Saturday, June 20, 2020

Homily for Twelfth Sunday of Ordinary Time - June 21, 2020

Homily for Ordinary Time 12

June 21, 2020

Eternal Life


            The old man, stooped under the weight of years, was led into the arena. Thousands of spectators were there, and the Proconsul said to him, “Come now, Polycarp, have respect for your old age, swear by the ancient gods.” But the venerable old bishop replied, “For eighty-six years I have served Him, and He has done me no wrong; how can I blaspheme my King and Savior?”

            The proconsul threatened to turn loose wild animals upon the old man. Yet Polycarp replied, “Call them. It is unthinkable for me to turn from what is good to what is evil.” Seeing him undaunted by animals, the proconsul then threatened to burn him alive. Polycarp responded, “You threaten me with fire which burns for an hour, and is then extinguished, but you know nothing of the fire of the coming judgment and eternal punishment, reserved for the ungodly. Why are you waiting? Bring on whatever you want.”

            The old man then undid his outer garment and laid it aside, and stepped forward of his own accord onto the logs that had been prepared. They were going to nail him to the wood so that he wouldn’t escape, but he objected, saying, “Leave me as I am, for he that gives me strength to endure the fire, will enable me not to struggle.”

            When they lit the flames, an amazing thing happened. The flames, instead of burning the flesh, began to form a large oval around his body, as if he was wreathed in glory. Instead of his body turning black, it began to glow a golden-brown, and the odor of burning incense was smelled by all. In fury, the proconsul ordered the soldiers to stab him to death, which they did – his blood flowed out upon the flames and put them out. Thus St. Polycarp was victorious over death in the arena, around the year 150AD.

            “Do not fear those that can kill the body – rather, fear those who can kill body and soul in Hell,” says Our Lord. It is important to note that in Greek there are three words for life. There is bios (from which we get the English word “biology”) meaning our physical life of the body. There is also psuche (from which we get the English word “psychology”) meaning the life of the mind, our consciousness, our personality. But there is one more type of life: zoe, which means spiritual life, the divine life of God. It is this last kind of life, our zoe, that is of primary importance.

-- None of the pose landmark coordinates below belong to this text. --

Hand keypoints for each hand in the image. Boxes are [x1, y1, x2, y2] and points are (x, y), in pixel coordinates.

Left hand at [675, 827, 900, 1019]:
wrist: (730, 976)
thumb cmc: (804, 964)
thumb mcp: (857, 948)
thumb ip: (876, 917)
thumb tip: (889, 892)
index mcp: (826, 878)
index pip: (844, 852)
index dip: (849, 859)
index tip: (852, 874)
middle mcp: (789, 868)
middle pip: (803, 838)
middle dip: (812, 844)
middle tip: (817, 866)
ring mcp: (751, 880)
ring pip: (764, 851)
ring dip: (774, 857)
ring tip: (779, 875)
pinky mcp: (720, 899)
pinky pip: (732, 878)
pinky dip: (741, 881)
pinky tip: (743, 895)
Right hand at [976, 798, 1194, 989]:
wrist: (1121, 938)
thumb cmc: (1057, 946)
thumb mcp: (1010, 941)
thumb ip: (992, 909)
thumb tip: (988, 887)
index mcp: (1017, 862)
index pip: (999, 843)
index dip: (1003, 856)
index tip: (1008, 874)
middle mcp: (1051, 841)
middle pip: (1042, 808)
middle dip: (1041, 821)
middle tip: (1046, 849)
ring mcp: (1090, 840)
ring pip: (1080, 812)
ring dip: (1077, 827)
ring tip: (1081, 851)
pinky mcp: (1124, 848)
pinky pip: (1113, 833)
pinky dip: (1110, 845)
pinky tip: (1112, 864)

            For all of us, our bios will come to an end someday. As good as our physical life is, it’s temporary. Why would we worry about temporary things? If I had to build a building that I knew would only last for a week, I wouldn’t bother putting in a foundation or using the best materials. When we go to a hotel, we don’t take along the fine china and the family pictures, because we know we aren’t staying very long. In the same way, why would we go to tremendous effort to worry about our bios – with all that it entails - when we are really here on this earth to grow in our zoe?

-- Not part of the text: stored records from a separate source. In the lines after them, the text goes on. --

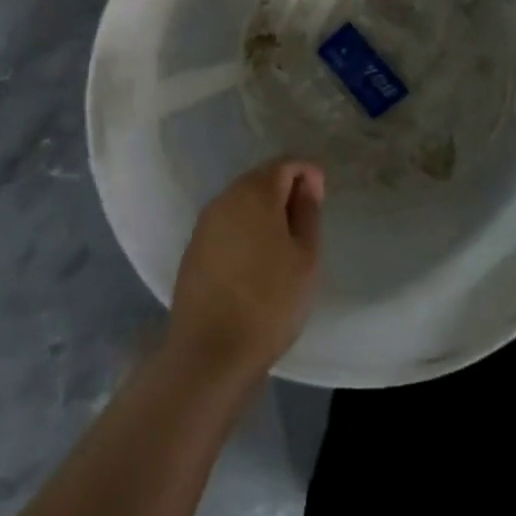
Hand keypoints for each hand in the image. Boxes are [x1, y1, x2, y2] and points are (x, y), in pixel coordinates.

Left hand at [166, 158, 324, 385]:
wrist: (211, 351)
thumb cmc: (270, 301)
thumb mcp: (305, 257)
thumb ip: (308, 212)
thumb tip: (307, 183)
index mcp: (254, 193)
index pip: (285, 164)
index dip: (308, 174)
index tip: (322, 199)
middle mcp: (225, 198)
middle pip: (260, 179)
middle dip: (285, 190)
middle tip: (307, 223)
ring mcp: (205, 223)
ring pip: (241, 201)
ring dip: (264, 211)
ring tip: (284, 243)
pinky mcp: (194, 247)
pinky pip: (227, 224)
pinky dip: (245, 229)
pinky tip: (256, 259)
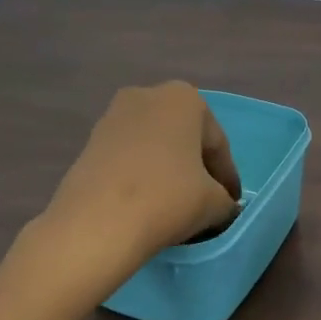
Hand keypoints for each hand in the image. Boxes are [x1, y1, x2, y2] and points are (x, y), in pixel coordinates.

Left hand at [46, 83, 242, 256]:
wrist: (96, 224)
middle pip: (184, 138)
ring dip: (168, 171)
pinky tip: (147, 204)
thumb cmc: (168, 198)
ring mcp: (113, 117)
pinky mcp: (89, 143)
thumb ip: (226, 201)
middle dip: (196, 167)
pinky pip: (129, 159)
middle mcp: (148, 95)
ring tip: (175, 205)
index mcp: (184, 99)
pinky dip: (141, 176)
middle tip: (207, 200)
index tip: (231, 203)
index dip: (227, 177)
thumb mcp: (215, 203)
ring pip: (154, 147)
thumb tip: (221, 207)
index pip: (217, 144)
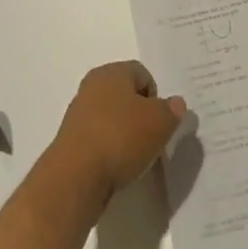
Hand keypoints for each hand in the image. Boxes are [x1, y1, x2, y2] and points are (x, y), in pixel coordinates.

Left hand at [47, 61, 186, 208]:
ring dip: (124, 134)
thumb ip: (172, 110)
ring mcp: (79, 113)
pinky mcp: (71, 140)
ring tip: (134, 157)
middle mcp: (92, 85)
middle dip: (140, 115)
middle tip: (151, 139)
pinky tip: (115, 167)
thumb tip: (176, 104)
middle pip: (125, 95)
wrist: (76, 176)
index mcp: (111, 72)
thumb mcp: (159, 122)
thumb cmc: (120, 138)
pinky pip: (99, 138)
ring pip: (111, 117)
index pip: (142, 73)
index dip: (156, 96)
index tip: (160, 122)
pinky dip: (109, 149)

            We don’t need to fear any physical evil if we focus on the prize. Some of you may remember the TV show “Fear Factor” where contestants would have to eat live worms or skydive off of tall buildings. The challenges were, frankly, terrifying – but they were able to accomplish them because they focused on the prize ($50,000). If we focus on the prize – eternity with God – then everything we need to do to get there becomes tolerable and pleasant. Nothing in this world can trouble us if our eyes are fixed on eternity.

            Listen to the words of St. John Chrysostom: “The waters have risen and severe storms are upon us, but we do not fear drowning, for we stand firmly upon a rock. Let the sea rage, it cannot break the rock. Let the waves rise, they cannot sink the boat of Jesus. What are we to fear? Death? “Life to me means Christ, and death is gain.” Exile? “The earth and its fullness belong to the Lord.” The confiscation of goods? “We brought nothing into this world, and we shall surely take nothing from it.” I have only contempt for the world’s threats, I find its blessings laughable. I have no fear of poverty, no desire for wealth. I am not afraid of death nor do I long to live, except for your good.” Here is a man who practiced what he preached – he was exiled for his staunch defense of the Catholic faith.

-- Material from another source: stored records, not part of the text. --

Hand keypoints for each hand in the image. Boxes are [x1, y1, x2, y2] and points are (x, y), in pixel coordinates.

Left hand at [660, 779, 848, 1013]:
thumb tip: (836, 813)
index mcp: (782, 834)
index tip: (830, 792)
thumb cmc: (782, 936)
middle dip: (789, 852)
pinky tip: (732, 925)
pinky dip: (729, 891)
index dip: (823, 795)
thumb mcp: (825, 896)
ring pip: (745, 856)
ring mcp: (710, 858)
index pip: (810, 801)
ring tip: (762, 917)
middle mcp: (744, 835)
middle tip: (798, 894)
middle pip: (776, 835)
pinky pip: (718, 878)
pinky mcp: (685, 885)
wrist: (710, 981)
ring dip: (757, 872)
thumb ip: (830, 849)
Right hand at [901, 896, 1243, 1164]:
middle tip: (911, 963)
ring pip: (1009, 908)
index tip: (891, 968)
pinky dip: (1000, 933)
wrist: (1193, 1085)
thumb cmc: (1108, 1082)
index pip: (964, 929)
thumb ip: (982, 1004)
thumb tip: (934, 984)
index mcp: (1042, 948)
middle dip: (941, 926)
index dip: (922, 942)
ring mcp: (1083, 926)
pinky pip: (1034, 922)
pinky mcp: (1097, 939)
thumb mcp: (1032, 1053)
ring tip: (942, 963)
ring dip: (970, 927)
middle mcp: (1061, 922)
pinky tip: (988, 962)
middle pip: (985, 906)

            So what does this mean for us, practically? There are a lot of things that might cause us fear in today’s society – coronavirus, politics, finances, the mess that is America. Some people lose their peace because of these things – they live in fear, and they grow angry or worried. But all of these things are temporary. They deal with our bios but not our zoe.

If your fear of coronavirus is preventing you from encountering Jesus in the Eucharist, that fear is not from God! If your focus on politics or social media is preventing you from having peace in your heart and love toward your neighbor, then eliminate those things from your life! If you fear death or if you fear the future, make acts of trust in God and ask Him to increase your faith! A true Christian, with his heart set on eternity, does not fear death or sickness, poverty or chaos. All things are passing – God alone remains.

            In the words of St. John Vianney, “The eyes of the world see no further than this life, but the eyes of the Christian see deep into eternity.”